Single by Nas

from the album It Was Written
- B-side: "Affirmative Action"
- Released: October 22, 1996
- Recorded: 1996
- Genre: Hip-hop; gansta rap;
- Length: 4:39 (Original) 4:27 (Remix)
- Label: Columbia
- Songwriters: Nasir Jones; Samuel Barnes; David Stewart; Ann Lennox;
- Producer: The Trackmasters

Nas singles chronology
| "If I Ruled the World (Imagine That)" (1996) | "Street Dreams" (1996) | "The Message" (1997) |

Music video
- "Street Dreams" on YouTube

= Street Dreams (song) =

"Street Dreams" is a 1996 single by American rapper Nas. The song was It Was Written's second single, following "If I Ruled the World (Imagine That)". "Street Dreams" contains an interpolation from the Eurythmics song "Sweet Dreams (Are Made of This)" and a sample from Linda Clifford's "Never Gonna Stop". A remix, including an appearance by R. Kelly, was released shortly after the original. It featured samples from The Isley Brothers' "Choosey Lover" along with some elements from Marvin Gaye's "Mercy Mercy Me." The remix version was performed live on an episode of the Nickelodeon series All That in February 1997.

The song's big-budget video, directed by Hype Williams, was an allusion to the Martin Scorsese film Casino. It was filmed in Las Vegas around the time Tupac Shakur was murdered and featured a cameo appearance by Frank Vincent. Famed actress and beauty pageant model Kenya Moore is also featured in the video.

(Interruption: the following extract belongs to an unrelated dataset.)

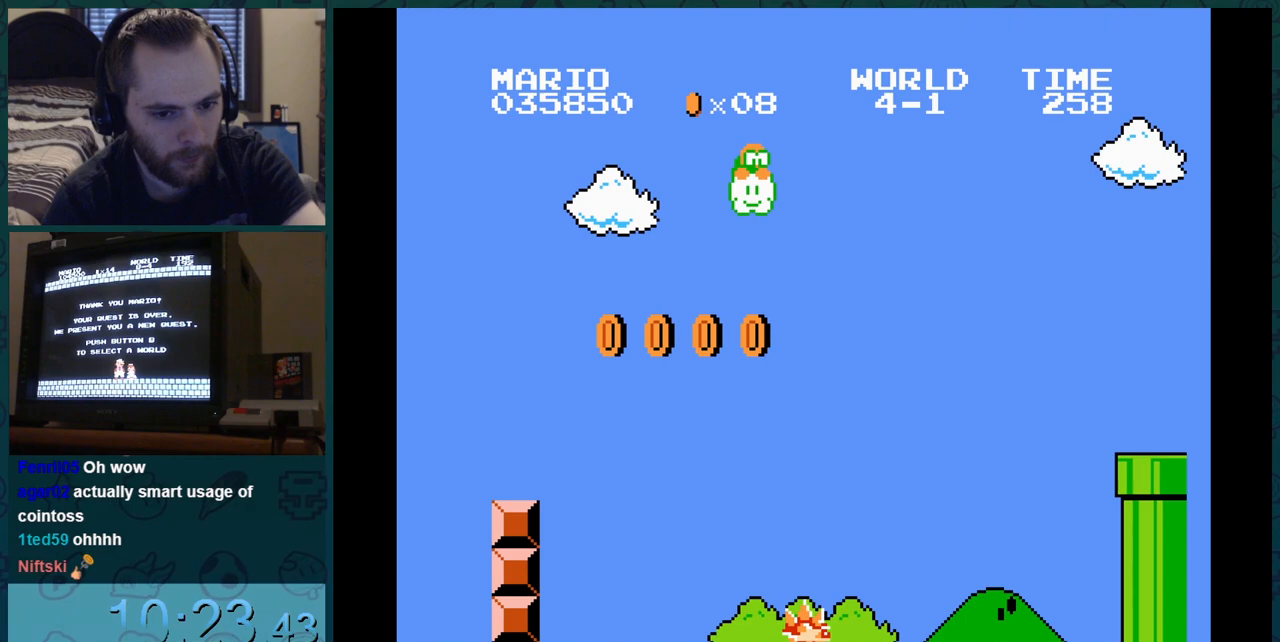
{"buttons": ["DPAD_DOWN"], "events": [[234, "DPAD_DOWN", "down"], [234, "DPAD_RIGHT", "up"]]}
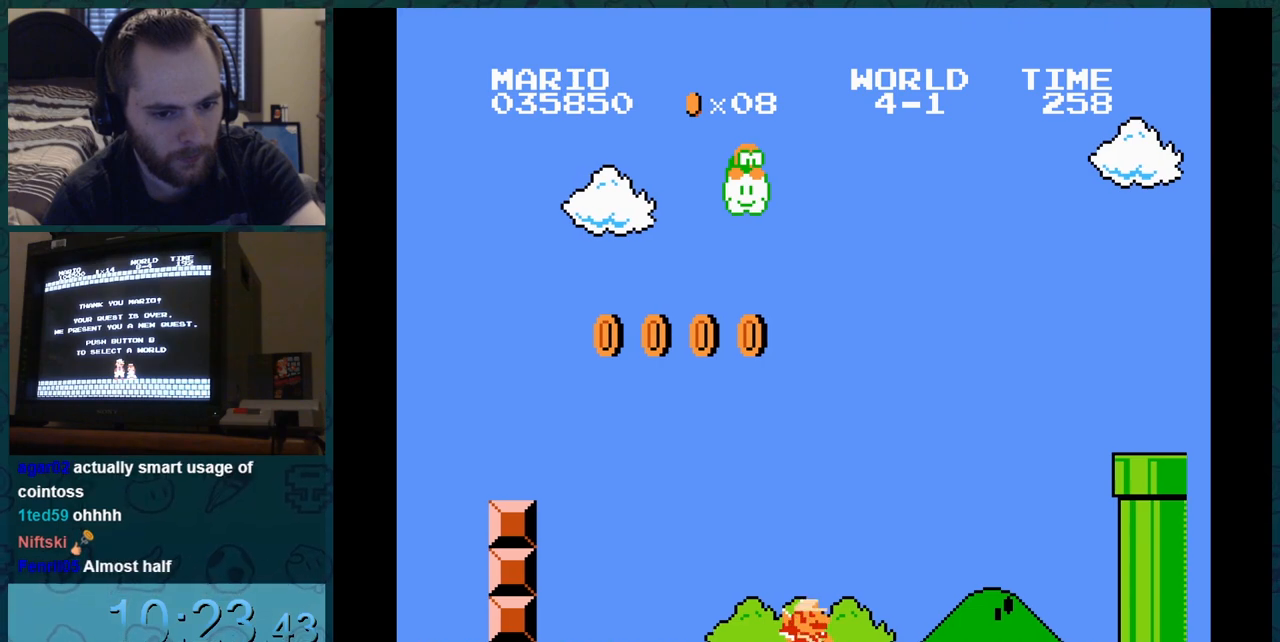
{"buttons": ["DPAD_DOWN"], "events": [[50, "DPAD_DOWN", "up"], [50, "DPAD_RIGHT", "down"], [367, "DPAD_DOWN", "down"], [367, "DPAD_RIGHT", "up"]]}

The song was Nas's first to enter the top 40 on the Billboard Hot 100, reaching number 22. It was certified Gold by the Recording Industry Association of America on January 8, 1997.

==Music video==
There is a music video for both the original and the remix featuring R. Kelly. The original music video was directed by Hype Williams and was filmed in September 1996. It was released in the fall of 1996. The music video was released for the week ending on October 6, 1996. The video is an homage to Casino (film) and features Frank Vincent. The video contains an additional sample of Love Is Strange by Mickey & Sylvia, which can be heard at the beginning and at the end of the song.

==Live performances==
Nas performed the song live at the American Music Awards of 1996 on January 27, 1997.

==Single track listing==

===A-Side===
1. "Street Dreams" (Album Version) (4:08)
2. "Street Dreams" (Bonus Verse) (4:08)
3. "Street Dreams" (Instrumental) (4:08)

===B-Side===
1. "Affirmative Action" (Remix) (4:09)
  - Produced by Poke & Tone
2. "Affirmative Action" (Album Version) (4:19)
  - Produced by Dave Atkinson
3. "Affirmative Action" (Instrumental) (3:44)

==Charts==

| Chart (1996–97) | Peak position |
|---|---|
| Netherlands (Dutch Top 40 Tipparade) | 20 |
| New Zealand (Recorded Music NZ) | 39 |
| Scotland Singles (Official Charts) | 27 |
| Sweden (Sverigetopplistan) | 50 |
| UK Singles (Official Charts) | 12 |
| UK Dance (Official Charts) | 6 |
| UK Hip Hop/R&B (Official Charts) | 1 |
| US Billboard Hot 100 | 22 |
| US Dance Singles Sales (Billboard) | 1 |
| US Hot R&B/Hip-Hop Songs (Billboard) | 18 |
| US Hot Rap Songs (Billboard) | 1 |

==Certifications==

| Region | Certification | Certified units/sales |
| United States (RIAA) | Gold | 500,000^{^} |
^{^} Shipments figures based on certification alone.